Written tasks:
**a)** Reproduce the Rails render :js forum thread word for word, from "corr_pck_formul_intellgnt.prc_fi_sous(:p_dect_id" up to and including "plsql.bind_param(':p_dect_id', vue.dect_id, Integer)".
**b)** Write the next part of the Rails render :js forum thread, picking up after its final sentence.

Provided text:
Render :js => "alert('Test !')"

Hi Folks,

I use render :js => “alert(‘Test !’)” in my modele, but instead of
having the alert displayed, the browser try to donload a file containing
this string : <<render :js => “alert(‘Test !’)”>>. Do you know why I the
browser behaves such a way ?

Regards

Sorry, in the text before I made a mistake, please read ‘‘in my
controller’’ instead of ‘‘my model’’

Mamadou Touré wrote:

Hi Folks,

I use render :js => “alert(‘Test !’)” in my modele,

In your model? render doesn’t go there.

but instead of
having the alert displayed, the browser try to donload a file containing
this string : <<render :js => “alert(‘Test !’)”>>. Do you know why I the
browser behaves such a way ?

We’d need to know a bit more about the structure of your application and
where this code is to understand. Normally, render statements go in the
controller or the view…

Regards

Best,

Marnen Laibow-Koser
http://www.marnen.org
[email protected]

Marnen Laibow-Koser wrote:

Marnen Laibow-Koser wrote:

Mamadou Touré wrote:

Hi Folks,

I use render :js => “alert(‘Test !’)” in my modele,

In your model? render doesn’t go there.

OK, just saw your correction.

but instead of
having the alert displayed, the browser try to donload a file containing
this string : <<render :js => “alert(‘Test !’)”>>. Do you know why I the
browser behaves such a way ?

We’d need to know a bit more about the structure of your application and
where this code is to understand. Normally, render statements go in the
controller or the view…

Let’s see your controller code.

Regards

Best,

Marnen Laibow-Koser
http://www.marnen.org
[email protected]

Hi Marnen, here is my controller code (the method ‘generer’ is triggered
once a user hit a submit button)

def generer
vue = getvue(params[:id])
arr_doc = Array.new()
arr_doc = params[:arr].split(",")
params[:arr].gsub!(/[,]/, ‘^’)
vaat_val_lang = vue.langue

if vaat_val_lang.eql?("F")
   vaat_id_lang = 5
else
   vaat_id_lang = 6
end

plsql = nil
plsql = connection.parse('begin 

corr_pck_formul_intellgnt.prc_fi_sous(:p_dect_id
,:p_vaat_id_langue_docu
,:p_list_doc
,
:p_drive); end;’)

plsql.bind_param(':p_dect_id', vue.dect_id, Integer)
plsql.bind_param(':p_vaat_id_langue_docu', vaat_id_lang, Integer)
plsql.bind_param(':p_list_doc', params[:arr], String)
plsql.bind_param(':p_drive',path_drive, String)
plsql.exec
render :js => "alert('Test !');"

end

Mamadou Touré wrote:
[…]

Hi Marnen, here is my controller code (the method ‘generer’ is triggered
once a user hit a submit button)

I don’t see offhand why your render statement isn’t working well, but
you’ve got a lot of other problems in your code.

First of all, the entire method may be too long. You may want to split
it up.

def generer
vue = getvue(params[:id])

Dataset rows:
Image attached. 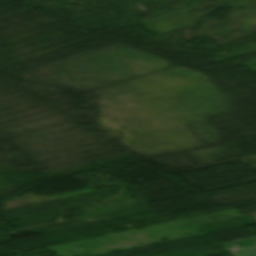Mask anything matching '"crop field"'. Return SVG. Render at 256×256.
Returning <instances> with one entry per match:
<instances>
[{
    "mask_svg": "<svg viewBox=\"0 0 256 256\" xmlns=\"http://www.w3.org/2000/svg\"><path fill=\"white\" fill-rule=\"evenodd\" d=\"M235 254L238 256H256V248L237 250Z\"/></svg>",
    "mask_w": 256,
    "mask_h": 256,
    "instance_id": "1",
    "label": "crop field"
}]
</instances>
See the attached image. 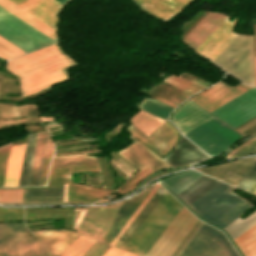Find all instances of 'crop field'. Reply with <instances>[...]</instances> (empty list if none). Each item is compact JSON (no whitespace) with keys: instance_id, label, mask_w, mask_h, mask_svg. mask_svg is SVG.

Written answers:
**a)**
corr_pck_formul_intellgnt.prc_fi_sous(:p_dect_id
,:p_vaat_id_langue_docu
,:p_list_doc
,
:p_drive); end;’)

plsql.bind_param(':p_dect_id', vue.dect_id, Integer)

**b)**
Why not an ActiveRecord query? And why getvue instead of get_vue ?

arr_doc = Array.new()

That line is unnecessary, since the split in the next line already
creates the array.

arr_doc = params[:arr].split(",")
params[:arr].gsub!(/[,]/, '^')

The brackets in the regex are unnecessary. Actually, the regex itself
can just be a string. Anyway, the whole line is probably unnecessary,
since it doesn’t look like params[:arr] gets referred to after this.

vaat_val_lang = vue.langue

if vaat_val_lang.eql?("F")

Why eql? ? It’s perfectly fine to use == with strings.

   vaat_id_lang = 5
else
   vaat_id_lang = 6
end

You could probably replace this with an AR query.

plsql = nil
plsql = connection.parse('begin 

corr_pck_formul_intellgnt.prc_fi_sous(:p_dect_id
,:p_vaat_id_langue_docu
,:p_list_doc
,
:p_drive); end;’)

plsql.bind_param(':p_dect_id', vue.dect_id, Integer)
plsql.bind_param(':p_vaat_id_langue_docu', vaat_id_lang, Integer)
plsql.bind_param(':p_list_doc', params[:arr], String)
plsql.bind_param(':p_drive',path_drive, String)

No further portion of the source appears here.